Extracted records:
• • •

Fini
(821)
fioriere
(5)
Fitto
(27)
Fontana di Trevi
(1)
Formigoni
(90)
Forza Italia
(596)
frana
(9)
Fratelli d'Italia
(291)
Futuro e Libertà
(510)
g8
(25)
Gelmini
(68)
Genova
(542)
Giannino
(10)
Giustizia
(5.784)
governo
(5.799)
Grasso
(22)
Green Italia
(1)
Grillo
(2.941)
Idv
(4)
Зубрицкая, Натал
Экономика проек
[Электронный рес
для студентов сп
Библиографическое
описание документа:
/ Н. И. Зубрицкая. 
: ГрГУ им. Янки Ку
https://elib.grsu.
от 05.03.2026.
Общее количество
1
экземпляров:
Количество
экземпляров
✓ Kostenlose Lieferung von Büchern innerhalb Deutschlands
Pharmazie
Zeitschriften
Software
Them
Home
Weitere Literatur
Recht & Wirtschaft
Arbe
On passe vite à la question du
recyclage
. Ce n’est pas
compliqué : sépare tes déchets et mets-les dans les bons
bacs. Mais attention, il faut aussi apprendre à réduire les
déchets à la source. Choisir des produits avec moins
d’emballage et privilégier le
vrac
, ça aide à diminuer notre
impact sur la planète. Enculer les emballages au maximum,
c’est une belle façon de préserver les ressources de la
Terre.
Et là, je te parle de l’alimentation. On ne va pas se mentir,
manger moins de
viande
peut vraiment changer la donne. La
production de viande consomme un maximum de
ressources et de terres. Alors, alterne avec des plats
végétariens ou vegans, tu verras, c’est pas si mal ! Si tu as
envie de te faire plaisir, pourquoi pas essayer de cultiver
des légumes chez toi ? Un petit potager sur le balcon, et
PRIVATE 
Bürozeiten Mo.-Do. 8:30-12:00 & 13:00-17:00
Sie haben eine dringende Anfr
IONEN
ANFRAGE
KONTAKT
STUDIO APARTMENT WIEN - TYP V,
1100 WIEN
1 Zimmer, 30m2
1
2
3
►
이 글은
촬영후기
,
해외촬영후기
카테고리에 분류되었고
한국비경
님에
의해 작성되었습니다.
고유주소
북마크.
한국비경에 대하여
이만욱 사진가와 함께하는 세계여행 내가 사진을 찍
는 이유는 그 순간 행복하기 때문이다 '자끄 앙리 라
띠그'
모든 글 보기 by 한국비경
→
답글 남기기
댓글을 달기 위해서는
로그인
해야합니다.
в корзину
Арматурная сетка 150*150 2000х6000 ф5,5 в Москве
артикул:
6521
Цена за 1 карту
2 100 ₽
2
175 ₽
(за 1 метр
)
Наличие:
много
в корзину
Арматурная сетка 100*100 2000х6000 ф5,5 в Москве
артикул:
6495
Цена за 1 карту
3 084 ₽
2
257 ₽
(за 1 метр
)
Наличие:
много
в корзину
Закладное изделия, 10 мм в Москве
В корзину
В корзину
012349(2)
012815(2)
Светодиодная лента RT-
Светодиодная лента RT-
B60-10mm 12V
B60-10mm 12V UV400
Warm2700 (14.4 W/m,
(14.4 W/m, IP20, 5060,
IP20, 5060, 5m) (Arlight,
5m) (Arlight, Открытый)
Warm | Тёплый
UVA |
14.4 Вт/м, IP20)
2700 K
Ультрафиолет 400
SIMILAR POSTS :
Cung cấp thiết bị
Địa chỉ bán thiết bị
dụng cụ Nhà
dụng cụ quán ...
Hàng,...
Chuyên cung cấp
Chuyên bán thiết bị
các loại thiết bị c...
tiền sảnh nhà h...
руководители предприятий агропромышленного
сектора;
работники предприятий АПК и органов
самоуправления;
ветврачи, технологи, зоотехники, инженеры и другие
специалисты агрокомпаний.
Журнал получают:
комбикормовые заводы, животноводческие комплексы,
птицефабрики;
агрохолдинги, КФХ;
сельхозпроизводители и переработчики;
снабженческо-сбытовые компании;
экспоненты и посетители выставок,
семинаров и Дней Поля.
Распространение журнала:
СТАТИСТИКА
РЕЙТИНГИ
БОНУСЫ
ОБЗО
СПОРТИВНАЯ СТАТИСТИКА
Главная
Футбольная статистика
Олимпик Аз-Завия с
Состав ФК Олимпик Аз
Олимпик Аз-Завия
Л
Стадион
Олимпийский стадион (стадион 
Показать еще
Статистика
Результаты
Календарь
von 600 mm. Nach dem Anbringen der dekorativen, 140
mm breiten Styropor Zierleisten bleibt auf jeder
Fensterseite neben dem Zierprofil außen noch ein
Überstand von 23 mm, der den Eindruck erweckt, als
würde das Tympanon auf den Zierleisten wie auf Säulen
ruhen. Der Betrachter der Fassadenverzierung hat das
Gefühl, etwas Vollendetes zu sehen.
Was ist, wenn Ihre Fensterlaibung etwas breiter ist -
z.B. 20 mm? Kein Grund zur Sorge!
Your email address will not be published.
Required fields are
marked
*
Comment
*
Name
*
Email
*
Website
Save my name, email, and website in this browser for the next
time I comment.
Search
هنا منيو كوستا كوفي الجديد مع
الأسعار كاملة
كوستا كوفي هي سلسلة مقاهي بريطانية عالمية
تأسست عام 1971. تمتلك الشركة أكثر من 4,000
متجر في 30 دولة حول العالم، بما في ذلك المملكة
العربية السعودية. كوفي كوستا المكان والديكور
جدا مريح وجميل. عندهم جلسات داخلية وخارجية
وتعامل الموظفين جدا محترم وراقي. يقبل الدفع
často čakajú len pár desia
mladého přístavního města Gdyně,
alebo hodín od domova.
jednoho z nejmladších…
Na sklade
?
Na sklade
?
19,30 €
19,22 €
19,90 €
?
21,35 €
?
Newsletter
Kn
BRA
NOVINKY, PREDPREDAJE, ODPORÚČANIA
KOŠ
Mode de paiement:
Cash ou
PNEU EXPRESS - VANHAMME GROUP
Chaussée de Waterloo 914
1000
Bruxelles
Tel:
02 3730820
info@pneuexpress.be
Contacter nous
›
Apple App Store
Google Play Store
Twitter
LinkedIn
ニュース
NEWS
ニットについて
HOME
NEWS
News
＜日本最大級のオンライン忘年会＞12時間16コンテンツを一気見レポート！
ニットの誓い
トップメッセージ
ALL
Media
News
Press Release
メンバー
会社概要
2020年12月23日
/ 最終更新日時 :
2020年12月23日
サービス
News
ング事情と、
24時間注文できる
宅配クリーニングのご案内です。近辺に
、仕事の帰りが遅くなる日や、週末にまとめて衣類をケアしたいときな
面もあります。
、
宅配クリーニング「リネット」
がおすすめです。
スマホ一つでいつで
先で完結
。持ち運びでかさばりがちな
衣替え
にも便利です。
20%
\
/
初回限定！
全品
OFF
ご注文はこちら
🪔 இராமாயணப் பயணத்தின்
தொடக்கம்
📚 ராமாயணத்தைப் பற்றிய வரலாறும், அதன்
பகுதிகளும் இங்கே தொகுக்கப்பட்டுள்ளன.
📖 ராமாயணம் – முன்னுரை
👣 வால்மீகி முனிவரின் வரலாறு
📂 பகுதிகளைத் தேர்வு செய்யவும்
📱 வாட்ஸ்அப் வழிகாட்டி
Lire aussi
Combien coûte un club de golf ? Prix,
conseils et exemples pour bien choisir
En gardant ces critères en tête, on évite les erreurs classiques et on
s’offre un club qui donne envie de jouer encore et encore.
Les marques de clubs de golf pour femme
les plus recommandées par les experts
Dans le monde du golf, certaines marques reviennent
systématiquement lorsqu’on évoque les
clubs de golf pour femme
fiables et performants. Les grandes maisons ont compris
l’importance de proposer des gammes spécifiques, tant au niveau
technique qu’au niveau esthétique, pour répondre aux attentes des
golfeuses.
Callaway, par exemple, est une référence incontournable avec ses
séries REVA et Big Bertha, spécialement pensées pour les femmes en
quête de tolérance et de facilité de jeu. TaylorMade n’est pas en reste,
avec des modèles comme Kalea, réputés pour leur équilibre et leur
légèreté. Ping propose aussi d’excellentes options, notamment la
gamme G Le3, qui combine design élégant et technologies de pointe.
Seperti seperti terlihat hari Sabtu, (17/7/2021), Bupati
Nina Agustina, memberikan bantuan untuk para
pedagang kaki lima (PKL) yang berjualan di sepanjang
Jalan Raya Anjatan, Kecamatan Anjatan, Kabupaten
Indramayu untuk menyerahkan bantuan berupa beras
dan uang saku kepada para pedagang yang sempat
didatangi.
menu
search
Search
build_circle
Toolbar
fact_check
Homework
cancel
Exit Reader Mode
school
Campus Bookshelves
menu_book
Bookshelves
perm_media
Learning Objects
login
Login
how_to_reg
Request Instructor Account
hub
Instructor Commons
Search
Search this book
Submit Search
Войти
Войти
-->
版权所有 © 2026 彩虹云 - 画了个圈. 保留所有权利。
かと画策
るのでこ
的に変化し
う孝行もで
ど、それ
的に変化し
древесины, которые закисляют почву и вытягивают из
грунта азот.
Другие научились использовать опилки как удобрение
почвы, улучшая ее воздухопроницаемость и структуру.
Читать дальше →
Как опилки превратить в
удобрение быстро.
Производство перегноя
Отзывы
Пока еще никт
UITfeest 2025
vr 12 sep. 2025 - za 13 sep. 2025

• • •

Report the count of lines in the entries that contain "para". Nothing else should be given.

> **Task output**
2